Work instructions
I need only the number of lines in this data that contain the string "FRITZING".

[Electronic design automation data]
════════════════
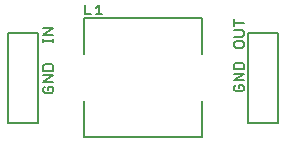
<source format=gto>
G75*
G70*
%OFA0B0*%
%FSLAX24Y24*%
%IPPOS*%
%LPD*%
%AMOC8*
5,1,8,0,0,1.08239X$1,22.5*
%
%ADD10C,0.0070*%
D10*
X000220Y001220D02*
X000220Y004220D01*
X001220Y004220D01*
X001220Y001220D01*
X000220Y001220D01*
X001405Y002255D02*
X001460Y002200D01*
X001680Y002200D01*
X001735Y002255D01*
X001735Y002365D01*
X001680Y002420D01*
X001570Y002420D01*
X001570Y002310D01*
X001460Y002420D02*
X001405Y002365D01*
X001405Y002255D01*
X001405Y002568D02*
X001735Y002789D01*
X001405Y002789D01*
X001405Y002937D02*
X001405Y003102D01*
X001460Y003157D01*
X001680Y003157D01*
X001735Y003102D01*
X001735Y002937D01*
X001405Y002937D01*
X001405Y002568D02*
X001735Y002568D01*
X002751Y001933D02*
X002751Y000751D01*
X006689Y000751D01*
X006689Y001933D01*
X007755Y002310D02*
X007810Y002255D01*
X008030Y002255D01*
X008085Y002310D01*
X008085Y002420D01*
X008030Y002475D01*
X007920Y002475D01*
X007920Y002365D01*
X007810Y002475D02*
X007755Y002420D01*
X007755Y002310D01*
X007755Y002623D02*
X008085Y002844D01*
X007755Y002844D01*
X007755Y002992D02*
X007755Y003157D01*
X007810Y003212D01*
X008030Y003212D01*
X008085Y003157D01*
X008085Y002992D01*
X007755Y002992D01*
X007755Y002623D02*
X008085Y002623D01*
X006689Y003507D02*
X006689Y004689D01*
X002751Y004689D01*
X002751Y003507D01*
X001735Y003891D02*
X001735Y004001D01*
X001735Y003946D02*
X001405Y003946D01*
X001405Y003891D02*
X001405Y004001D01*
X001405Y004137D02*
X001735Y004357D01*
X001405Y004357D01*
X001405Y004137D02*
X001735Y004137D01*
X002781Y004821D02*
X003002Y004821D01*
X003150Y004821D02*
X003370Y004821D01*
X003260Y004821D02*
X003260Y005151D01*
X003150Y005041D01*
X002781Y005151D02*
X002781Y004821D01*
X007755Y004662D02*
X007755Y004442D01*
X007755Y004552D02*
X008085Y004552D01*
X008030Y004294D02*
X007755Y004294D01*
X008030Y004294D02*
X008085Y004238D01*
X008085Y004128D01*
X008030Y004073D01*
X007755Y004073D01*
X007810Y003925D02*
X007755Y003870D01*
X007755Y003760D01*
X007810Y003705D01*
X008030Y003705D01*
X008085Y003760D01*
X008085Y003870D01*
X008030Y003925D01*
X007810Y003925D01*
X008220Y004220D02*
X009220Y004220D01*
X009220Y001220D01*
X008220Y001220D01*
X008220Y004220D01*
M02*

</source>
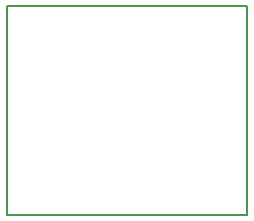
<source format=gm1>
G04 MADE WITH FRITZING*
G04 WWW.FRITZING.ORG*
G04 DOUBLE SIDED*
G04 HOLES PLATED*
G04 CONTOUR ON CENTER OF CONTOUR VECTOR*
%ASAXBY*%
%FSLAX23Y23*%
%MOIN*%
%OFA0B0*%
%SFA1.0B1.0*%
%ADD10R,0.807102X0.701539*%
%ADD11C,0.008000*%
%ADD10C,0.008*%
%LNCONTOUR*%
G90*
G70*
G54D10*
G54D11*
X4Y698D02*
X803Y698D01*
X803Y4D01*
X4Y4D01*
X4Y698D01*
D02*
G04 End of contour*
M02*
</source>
════════════════
Expected answer
2